5. Participants were ineligible for high-dose therapy and stem cell transplantation, defined as meeting at least one of the following criteria:

   a. Presence of significant organ dysfunction, such as:

   1. Left ventricular ejection fraction less than 50 percent as measured by echocardiogram or multiple gated acquisition scan;
   2. Diffusing capacity of the lung for carbon monoxide less than 60 percent of the predicted value as measured by pulmonary function testing; or
   3. Creatinine clearance less than 70 milliliters per minute as demonstrated by nuclear medicine scan or 24-hour urine collection; or comorbid conditions that precluded the use of high-dose therapy and stem cell transplantation due to an unacceptable risk of treatment-related morbidity.

   b. Failure to achieve a complete response or partial response following salvage therapy.

   c. Failure to collect stem cells or inability to undergo stem cell collection, as assessed by the investigator.

Exclusion Criteria

1. Participants had non-Hodgkin lymphoma other than classical histology diffuse large B-cell lymphoma (not otherwise specified), including but not limited to:

   1. Diffuse large B-cell lymphoma transformed from indolent lymphomas
   2. Primary mediastinal (thymic) large B-cell lymphoma
   3. Primary cutaneous diffuse large B-cell lymphoma
   4. Primary effusion lymphoma
   5. Central nervous system lymphoma

2. Participants had a history of allogeneic stem cell transplantation or chimeric antigen receptor T-cell therapy.

3. Participants had prior exposure to a Bruton's tyrosine kinase inhibitor.
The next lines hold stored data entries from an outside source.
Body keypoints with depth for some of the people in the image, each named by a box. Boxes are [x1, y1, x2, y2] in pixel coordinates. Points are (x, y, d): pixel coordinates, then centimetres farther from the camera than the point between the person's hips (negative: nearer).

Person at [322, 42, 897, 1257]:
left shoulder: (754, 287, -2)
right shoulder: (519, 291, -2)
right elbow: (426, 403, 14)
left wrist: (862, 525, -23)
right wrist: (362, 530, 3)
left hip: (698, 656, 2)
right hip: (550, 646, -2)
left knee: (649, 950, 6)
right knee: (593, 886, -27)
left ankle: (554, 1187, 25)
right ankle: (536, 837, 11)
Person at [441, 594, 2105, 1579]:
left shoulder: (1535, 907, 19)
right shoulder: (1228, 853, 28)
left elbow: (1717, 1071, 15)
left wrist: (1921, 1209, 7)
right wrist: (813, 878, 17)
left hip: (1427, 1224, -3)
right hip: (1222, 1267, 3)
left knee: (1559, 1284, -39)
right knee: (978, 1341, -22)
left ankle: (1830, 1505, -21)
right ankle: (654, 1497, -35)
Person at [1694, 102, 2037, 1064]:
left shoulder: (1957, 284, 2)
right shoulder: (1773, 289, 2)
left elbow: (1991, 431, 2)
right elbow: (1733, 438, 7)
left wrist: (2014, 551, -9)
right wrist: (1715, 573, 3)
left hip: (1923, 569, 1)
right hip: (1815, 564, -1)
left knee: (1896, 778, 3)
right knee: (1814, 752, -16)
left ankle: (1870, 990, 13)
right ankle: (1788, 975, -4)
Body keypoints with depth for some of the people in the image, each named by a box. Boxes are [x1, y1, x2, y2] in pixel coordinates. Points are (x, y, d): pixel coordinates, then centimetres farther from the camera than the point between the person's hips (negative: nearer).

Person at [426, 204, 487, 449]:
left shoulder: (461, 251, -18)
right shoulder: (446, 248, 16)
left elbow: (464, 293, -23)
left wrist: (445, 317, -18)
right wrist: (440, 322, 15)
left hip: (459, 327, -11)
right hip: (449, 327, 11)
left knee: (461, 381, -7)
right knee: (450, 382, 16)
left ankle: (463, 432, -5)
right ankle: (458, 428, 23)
4. Participants had received any of the following treatments within the specified timeframe prior to the first dose of study drug:

   1. Corticosteroids administered with antineoplastic intent within two weeks prior to study treatment. A short course (seven days or fewer) of systemic corticosteroids at doses of 20 milligrams per day or less of prednisone equivalent for control of lymphoma-related symptoms was permitted prior to enrollment, provided the corticosteroids were tapered off within five days after initiation of study treatment.
   2. Chemotherapy or radiotherapy within two weeks.
   3. Monoclonal antibody therapy within two weeks.
   4. Investigational therapy within two weeks.
   5. Chinese patent medicine administered with antineoplastic intent within two weeks.

5. Participants had a history of other active malignancies within two years prior to study entry, with the exception of:

   1. Adequately treated carcinoma in situ of the cervix;
   2. Localized basal cell carcinoma or squamous cell carcinoma of the skin; or
   3. A previous malignancy that was confined and treated locally (by surgery or other modality) with curative intent.

Note: Other protocol-defined inclusion and exclusion criteria may have applied.